Canada’s biggest arms expo is booming as Carney prioritizes defence


OTTAWA — Canada’s biggest arms expo is booming as an uncertain geopolitical climate and the federal government’s drive to rebuild the military combine to light a fire under the defence tech sector.

Hundreds of military equipment companies will jostle to sell their wares this week at CANSEC, an annual event in the nation’s capital that forecasts a 20 to 40 per cent increase in attendance this year.

“There’s a belief this government wants to see action on this file and they’re following their ambitions with some actual concrete actions to make things happen,” said Christyn Cianfarani, president of the Canadian Association of Defence and Security Industries, which hosts the show.

“I think that’s what’s giving the signal to the industry.”

Prime Minister Mark Carney has pushed to boost domestic defence spending and to use the sector to help shore up the economy.

That shift in federal priorities under Carney — who campaigned last year on Buy Canadian policies and on reducing the amount of Canadian defence dollars headed to the U.S. — has captured the industry’s attention.

CANSEC organizers say as many as 20,000 registered attendees could be on site at the Cohere Centre, recently rebranded after the Toronto-based AI company bought the name rights.

Last year’s CANSEC saw a record-setting audience of 14,500.

This year’s show is doubling the size of the venue through temporary structures.

“We’re increasing the footprint to accommodate this overwhelming interest that we’re seeing in the defence sector,” Cianfarani said.

“If it continues to grow like this, we will have to be very creative about how we deal with the show.”

Defence has never been a high priority for any federal government since the end of the Cold War.

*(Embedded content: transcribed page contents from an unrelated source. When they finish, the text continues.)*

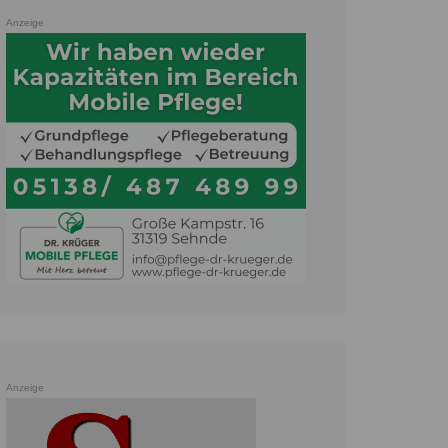
Anzeige
Anzeige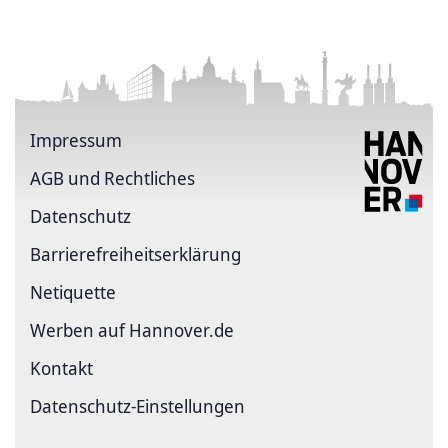
Impressum
AGB und Rechtliches
Datenschutz
Barriere­freiheits­erklärung
Netiquette
Werben auf Hannover.de
Kontakt
Datenschutz-Einstellungen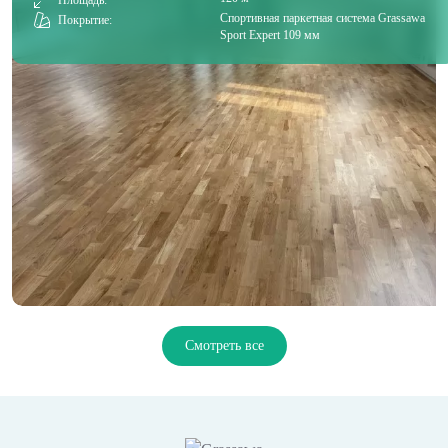
Спортивная паркетная система Grassawa
Покрытие:
Sport Expert 109 мм
Смотреть все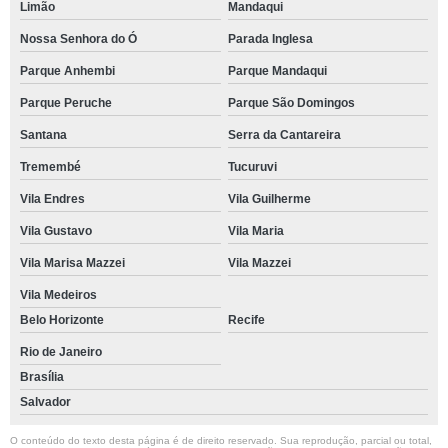
Limão
Mandaqui
Nossa Senhora do Ó
Parada Inglesa
Parque Anhembi
Parque Mandaqui
Parque Peruche
Parque São Domingos
Santana
Serra da Cantareira
Tremembé
Tucuruvi
Vila Endres
Vila Guilherme
Vila Gustavo
Vila Maria
Vila Marisa Mazzei
Vila Mazzei
Vila Medeiros
Belo Horizonte
Recife
Rio de Janeiro
Brasília
Salvador
O conteúdo do texto desta página é de direito reservado. Sua reprodução, parcial ou total,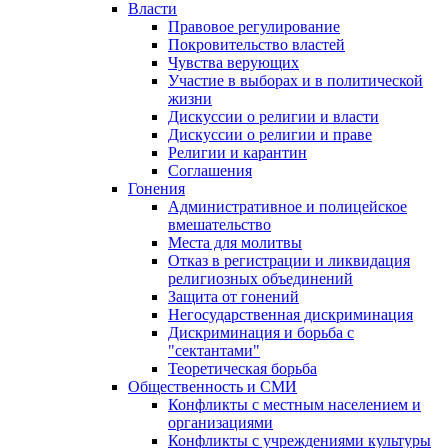
Власти
Правовое регулирование
Покровительство властей
Чувства верующих
Участие в выборах и в политической
жизни
Дискуссии о религии и власти
Дискуссии о религии и праве
Религии и карантин
Соглашения
Гонения
Административное и полицейское
вмешательство
Места для молитвы
Отказ в регистрации и ликвидация
религиозных объединений
Защита от гонений
Негосударственная дискриминация
Дискриминация и борьба с
"сектантами"
Теоретическая борьба
Общественность и СМИ
Конфликты с местным населением и
организациями
Конфликты с учреждениями культуры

Former budget watchdog Kevin Page pointed out in a recent interview the federal government quietly eliminated a line-item from the annual budget tracking yearly defence spending — likely out of embarrassment.

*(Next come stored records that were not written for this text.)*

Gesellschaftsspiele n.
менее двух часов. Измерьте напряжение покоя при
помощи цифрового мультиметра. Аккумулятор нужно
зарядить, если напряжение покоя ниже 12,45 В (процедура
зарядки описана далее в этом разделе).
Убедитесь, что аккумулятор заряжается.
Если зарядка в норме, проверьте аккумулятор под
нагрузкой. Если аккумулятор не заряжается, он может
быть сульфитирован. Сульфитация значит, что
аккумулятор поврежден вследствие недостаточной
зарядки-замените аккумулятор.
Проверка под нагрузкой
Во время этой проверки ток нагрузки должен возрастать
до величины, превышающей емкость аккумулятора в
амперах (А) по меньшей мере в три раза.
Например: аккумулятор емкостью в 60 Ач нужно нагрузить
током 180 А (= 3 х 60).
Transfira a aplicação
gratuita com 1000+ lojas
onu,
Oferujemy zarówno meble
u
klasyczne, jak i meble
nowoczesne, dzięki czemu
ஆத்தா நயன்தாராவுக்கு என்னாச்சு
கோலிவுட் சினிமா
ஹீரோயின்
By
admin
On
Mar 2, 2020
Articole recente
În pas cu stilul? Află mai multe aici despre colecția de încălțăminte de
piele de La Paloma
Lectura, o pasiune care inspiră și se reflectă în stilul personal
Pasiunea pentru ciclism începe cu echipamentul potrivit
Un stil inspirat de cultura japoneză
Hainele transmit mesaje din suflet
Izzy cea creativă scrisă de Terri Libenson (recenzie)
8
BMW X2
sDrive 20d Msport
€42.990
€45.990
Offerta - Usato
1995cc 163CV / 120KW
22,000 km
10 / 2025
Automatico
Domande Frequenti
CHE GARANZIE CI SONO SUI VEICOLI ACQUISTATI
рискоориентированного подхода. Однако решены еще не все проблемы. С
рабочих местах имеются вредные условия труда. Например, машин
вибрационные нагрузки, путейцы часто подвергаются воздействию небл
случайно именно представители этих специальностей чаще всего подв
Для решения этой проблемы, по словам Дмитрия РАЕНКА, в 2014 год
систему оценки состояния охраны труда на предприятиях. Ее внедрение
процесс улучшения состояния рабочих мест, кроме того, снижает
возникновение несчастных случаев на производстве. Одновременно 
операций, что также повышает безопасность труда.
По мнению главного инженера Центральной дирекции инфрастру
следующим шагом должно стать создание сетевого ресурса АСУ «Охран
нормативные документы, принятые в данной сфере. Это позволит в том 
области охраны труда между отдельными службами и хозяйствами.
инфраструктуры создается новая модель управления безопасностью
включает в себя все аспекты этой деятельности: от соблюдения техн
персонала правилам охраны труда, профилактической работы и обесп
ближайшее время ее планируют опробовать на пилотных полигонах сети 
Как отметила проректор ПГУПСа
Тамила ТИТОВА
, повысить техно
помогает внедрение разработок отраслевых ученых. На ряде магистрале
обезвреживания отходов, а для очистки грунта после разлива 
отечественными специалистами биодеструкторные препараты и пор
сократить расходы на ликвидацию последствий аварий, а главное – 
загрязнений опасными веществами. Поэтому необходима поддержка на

Now, that spending is being ramped up to levels not seen since the 1980s.

For the uninitiated, the CANSEC expo is a spectacle where vendors show off their latest defence and security tech. Companies deliver their sales pitches on plush carpets and hand out branded energy drinks. Replica helicopters and fighter jets are set up outdoors while drone prototypes are put through their paces inside.

Everyone comes with a sales pitch. The government, meanwhile, gets a platform to directly address manufacturers and announce procurement decisions.

Companies use CANSEC as a forum to announce partnerships to compete for major defence projects, giving large foreign contractors a chance to show how they’re building domestic companies into their supply chains.

Cianfarani had an early look at what companies have planned for this year’s show. She said she has observed a major branding shift.

“I have never seen such Canadian pride,” she said.

Companies that use domestic components in their products can be expected to make that made-in-Canada branding as prominent as possible.

Outside the venue, antiwar and pro-Palestinian activists opposed to CANSEC’s presence can be expected to stage large protests, potentially snarling traffic out to the airport.

This year’s expo comes as a war rages on in the Middle East and as the rapid advancements in drone and AI technology deployed in the Ukraine war are upending the industry.

The intensification of companies’ interest in CANSEC is also being driven by opportunity — a chance to press the flesh in Ottawa, where people in government are going to be making some big-money decisions on military procurement contracts.

The government is replacing its aging Bell CH-146 Griffon helicopters through a program called nTACS and is busy drafting options.

The air force plans to acquire a fleet of six airborne radar surveillance planes, while the navy is in the market for a fleet of up to 12 conventional submarines.

A political decision about Canada’s much-delayed fighter jet procurement project also hangs over the show; a review of Ottawa’s F-35 order has now stretched on past a year.

The Liberal government just this year announced a new Defence Industrial Strategy that seeks to build up annual revenues for small and mid-sized domestic firms by more than $5.1 billion.

It looks to create roughly 125,000 new jobs and substantially hike the share of government contracts awarded to Canadian companies.

But while industry has heard the Carney government’s grand political vision for the defence sector, it has yet to see that translate into something tangible.

Ottawa also has yet to draft a final list of all its current military wants. The last update of Canada’s defence policy happened under the government of Prime Minister Justin Trudeau in 2024.